Spain’s fledging economic recovery stalled in the third quarter, when gross domestic product was unchanged from the previous three months as government austerity measures began to bite, official data showed Thursday.
It followed growth of 0.2 percent in the second quarter and 0.1 percent in the first, when Spain emerged from one of its worst recessions in decades.
On the year, gross domestic product expanded 0.2 percent after seven straight months of declines, the National Statistics Institute (INE) said in its preliminary estimate.
The third-quarter figure “reflects lower national income compared with previous quarters,” the INE said.
The figures confirmed estimates by the Bank of Spain last week, which forecast “a weakening of economic activity, of a transitory nature, due in large part to the depletion of some expansive factors.”
“These include the impact on national demand of the budget austerity measures adopted in May,” it added.

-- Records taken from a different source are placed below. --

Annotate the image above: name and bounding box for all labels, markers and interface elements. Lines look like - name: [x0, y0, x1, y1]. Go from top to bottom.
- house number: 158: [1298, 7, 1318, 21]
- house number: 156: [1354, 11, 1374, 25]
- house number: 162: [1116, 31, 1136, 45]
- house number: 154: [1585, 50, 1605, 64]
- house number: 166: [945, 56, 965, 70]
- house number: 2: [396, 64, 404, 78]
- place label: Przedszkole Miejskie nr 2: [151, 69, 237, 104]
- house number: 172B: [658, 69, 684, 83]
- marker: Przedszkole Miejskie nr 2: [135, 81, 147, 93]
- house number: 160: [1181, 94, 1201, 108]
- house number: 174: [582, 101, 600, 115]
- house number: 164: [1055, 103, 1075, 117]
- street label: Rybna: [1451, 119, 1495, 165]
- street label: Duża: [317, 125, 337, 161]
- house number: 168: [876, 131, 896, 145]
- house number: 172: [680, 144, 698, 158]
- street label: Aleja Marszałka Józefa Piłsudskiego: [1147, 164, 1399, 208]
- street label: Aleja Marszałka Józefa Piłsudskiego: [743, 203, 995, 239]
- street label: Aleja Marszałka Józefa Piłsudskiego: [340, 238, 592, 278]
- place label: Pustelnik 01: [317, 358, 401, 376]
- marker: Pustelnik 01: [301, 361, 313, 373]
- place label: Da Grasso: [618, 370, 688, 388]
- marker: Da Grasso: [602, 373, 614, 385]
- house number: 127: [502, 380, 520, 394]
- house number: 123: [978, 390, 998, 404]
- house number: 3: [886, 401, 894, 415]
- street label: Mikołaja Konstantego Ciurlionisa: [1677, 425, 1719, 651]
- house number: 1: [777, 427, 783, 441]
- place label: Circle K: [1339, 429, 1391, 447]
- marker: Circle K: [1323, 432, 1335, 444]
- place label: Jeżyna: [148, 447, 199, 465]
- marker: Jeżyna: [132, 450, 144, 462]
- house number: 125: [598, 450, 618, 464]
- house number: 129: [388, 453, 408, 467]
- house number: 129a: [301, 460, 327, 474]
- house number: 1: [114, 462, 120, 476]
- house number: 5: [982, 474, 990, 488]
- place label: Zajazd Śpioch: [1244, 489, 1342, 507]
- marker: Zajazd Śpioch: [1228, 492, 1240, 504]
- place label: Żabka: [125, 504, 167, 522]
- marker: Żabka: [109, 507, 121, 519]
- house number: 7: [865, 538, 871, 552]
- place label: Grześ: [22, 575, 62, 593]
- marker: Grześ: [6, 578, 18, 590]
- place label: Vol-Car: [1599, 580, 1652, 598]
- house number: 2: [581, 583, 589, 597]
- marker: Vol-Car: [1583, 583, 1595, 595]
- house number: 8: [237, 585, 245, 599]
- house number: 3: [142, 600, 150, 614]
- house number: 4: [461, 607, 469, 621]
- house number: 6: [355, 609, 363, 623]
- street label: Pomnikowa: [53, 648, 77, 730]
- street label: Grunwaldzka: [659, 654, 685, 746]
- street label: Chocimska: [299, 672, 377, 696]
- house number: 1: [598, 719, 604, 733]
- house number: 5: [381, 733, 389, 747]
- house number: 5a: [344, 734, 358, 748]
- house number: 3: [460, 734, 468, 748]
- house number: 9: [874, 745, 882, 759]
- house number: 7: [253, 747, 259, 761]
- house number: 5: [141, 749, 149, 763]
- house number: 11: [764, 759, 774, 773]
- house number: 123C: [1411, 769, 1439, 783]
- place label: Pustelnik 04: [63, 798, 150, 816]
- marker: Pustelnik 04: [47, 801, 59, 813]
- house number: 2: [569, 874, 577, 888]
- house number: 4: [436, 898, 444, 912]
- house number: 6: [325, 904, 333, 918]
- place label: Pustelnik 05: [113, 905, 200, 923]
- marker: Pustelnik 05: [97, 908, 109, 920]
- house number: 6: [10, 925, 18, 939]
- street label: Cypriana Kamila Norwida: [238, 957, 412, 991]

The government has suspended dozens of road and rail projects and cut civil servants’ wages as part of deep spending cuts aimed at reining in the massive public deficit.
It has forecast that the Spanish economy will shrink by 0.3 percent this year, following a fall of 3.7 percent in 2009.
In May it lowered its growth forecast for next year to 1.3 percent from 1.8 percent due to the impact of the tough new austerity measures.
The government aims to bring the public deficit down to 6.0 percent of GDP in 2011 and to the eurozone limit of three percent in 2013. The deficit hit 11.1 percent of GDP last year, the third highest in the eurozone after Greece and Ireland.
The measures were introduced at a time of rising fears that Spain and other southern members of the eurozone could follow Greece into a financial crisis.
The Spanish economy, Europe’s fifth-largest, slumped into recession in 2008 as the bubble burst on a decade-long property boom and amid the global financial meltdown.
The INE is to release definitive figures for the third quarter on November 17.